• Goal of the exercise
In the text on sampling and rare events, in which condition were participants' estimates most closely aligned with their experienced mean?

[Selected text Boundary: Start]

When focusing solely on the experienced sequence of numbers sampled by participants and comparing these with their estimates, our results could be interpreted as if they underweighted rare outcomes. Specifically, participants underestimated the experienced mean in positively skewed conditions and overestimated it in negatively skewed conditions because they adjusted their mean estimates. A possible explanation for this pattern of results is that participants’ were aware of their own sampling biases (Olschewski and Scheibehenne, 2024; Soll et al., 2019). This hypothesis is further supported by the fact that in the uniform distribution condition, where sampling bias was minimal, participants’ estimates and their experienced mean was more closely aligned.

Overall, our findings contribute to a better understanding of the overweighting and underweighting of rare events by highlighting how conclusions depend on different points of comparison. Furthermore, our results add to the expanding literature on the joint role of behavioral and cognitive factors in shaping human judgment and decision-making. We observed that sampling behavior is sensitive to features of the choice environment—particularly the presence of rare events—which in turn shapes perception. This aligns with earlier work suggesting that how people sample information can bias what they ultimately perceive and decide (Hertwig and Pleskac, 2010). Importantly, our results challenge the assumption that people simply rely on what they observe. Instead, we find evidence of cognitive adjustment: individuals appear to recognize the limitations in their own sampling behavior and attempt to correct for them, even if their adjustments are only partially successful.

[Selected text Boundary: End]
[Data below Boundary: Start]

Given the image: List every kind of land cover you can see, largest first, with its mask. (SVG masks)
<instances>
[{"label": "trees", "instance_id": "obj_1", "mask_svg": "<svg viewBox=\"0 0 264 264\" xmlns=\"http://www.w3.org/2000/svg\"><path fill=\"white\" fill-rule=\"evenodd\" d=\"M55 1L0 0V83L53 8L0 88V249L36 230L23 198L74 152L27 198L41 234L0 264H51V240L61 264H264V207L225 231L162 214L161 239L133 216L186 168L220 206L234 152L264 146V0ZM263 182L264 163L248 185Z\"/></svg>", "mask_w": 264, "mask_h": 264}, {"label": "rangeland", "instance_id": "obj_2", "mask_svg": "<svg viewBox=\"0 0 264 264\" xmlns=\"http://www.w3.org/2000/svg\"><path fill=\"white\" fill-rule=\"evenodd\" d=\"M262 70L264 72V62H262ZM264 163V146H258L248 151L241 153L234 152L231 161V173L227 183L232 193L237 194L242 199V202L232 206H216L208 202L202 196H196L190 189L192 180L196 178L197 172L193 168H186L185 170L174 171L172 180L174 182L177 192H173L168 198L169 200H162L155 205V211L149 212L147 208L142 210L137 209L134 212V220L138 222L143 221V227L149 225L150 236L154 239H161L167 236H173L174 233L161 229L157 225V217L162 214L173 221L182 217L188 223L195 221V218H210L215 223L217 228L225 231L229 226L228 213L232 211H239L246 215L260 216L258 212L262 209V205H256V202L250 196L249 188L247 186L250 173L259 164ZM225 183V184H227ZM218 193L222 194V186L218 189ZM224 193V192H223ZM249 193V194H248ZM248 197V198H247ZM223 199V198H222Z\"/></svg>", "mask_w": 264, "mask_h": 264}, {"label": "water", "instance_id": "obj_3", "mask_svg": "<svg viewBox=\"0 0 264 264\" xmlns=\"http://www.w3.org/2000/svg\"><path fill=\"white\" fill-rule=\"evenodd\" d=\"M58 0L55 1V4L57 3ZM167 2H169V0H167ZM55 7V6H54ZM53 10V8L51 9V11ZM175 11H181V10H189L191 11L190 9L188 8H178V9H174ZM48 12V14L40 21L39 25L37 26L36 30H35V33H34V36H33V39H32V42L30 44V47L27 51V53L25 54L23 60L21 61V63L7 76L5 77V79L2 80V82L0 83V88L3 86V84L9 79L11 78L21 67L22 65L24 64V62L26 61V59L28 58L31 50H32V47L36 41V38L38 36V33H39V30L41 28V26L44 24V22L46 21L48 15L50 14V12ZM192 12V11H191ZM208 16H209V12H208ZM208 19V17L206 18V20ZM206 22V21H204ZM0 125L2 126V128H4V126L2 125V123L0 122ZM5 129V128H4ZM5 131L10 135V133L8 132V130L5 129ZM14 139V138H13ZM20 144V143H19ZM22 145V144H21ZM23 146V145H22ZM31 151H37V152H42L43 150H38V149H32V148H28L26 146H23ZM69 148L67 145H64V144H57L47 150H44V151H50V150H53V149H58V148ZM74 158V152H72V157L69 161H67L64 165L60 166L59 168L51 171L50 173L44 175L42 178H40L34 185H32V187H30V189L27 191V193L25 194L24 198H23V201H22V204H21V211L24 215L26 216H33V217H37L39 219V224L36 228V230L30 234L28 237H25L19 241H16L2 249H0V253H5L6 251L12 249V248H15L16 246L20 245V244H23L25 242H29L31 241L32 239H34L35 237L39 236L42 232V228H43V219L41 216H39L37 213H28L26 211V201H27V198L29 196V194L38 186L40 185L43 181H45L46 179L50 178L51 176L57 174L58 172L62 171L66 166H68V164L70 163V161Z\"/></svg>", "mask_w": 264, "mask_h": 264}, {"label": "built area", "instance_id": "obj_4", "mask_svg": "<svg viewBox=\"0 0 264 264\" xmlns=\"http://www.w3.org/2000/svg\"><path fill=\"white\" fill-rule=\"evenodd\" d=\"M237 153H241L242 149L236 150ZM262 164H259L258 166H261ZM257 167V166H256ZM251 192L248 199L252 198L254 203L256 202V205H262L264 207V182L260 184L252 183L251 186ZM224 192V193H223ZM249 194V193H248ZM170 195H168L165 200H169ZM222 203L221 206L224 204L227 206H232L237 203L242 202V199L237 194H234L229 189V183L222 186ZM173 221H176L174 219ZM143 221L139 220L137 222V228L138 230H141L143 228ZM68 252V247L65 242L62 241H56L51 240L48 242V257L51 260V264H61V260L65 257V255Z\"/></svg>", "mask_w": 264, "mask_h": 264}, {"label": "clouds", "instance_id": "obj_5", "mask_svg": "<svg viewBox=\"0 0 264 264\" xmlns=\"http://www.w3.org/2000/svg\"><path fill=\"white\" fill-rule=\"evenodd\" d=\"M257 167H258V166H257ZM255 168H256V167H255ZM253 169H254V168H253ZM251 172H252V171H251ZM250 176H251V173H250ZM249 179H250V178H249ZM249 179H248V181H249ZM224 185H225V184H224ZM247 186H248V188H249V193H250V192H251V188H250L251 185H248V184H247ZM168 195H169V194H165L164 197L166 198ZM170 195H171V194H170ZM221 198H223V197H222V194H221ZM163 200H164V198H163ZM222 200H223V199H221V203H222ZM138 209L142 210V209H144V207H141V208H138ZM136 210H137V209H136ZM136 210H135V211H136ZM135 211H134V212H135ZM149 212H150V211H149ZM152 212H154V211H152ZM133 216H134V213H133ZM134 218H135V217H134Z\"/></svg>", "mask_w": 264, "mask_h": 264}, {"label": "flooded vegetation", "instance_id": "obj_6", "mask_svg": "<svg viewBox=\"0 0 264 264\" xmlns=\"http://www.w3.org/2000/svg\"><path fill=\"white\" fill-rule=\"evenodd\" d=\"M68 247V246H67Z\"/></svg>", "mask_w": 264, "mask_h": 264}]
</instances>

[Data below Boundary: End]

• Exercise solution
The uniform distribution condition, where sampling bias was minimal.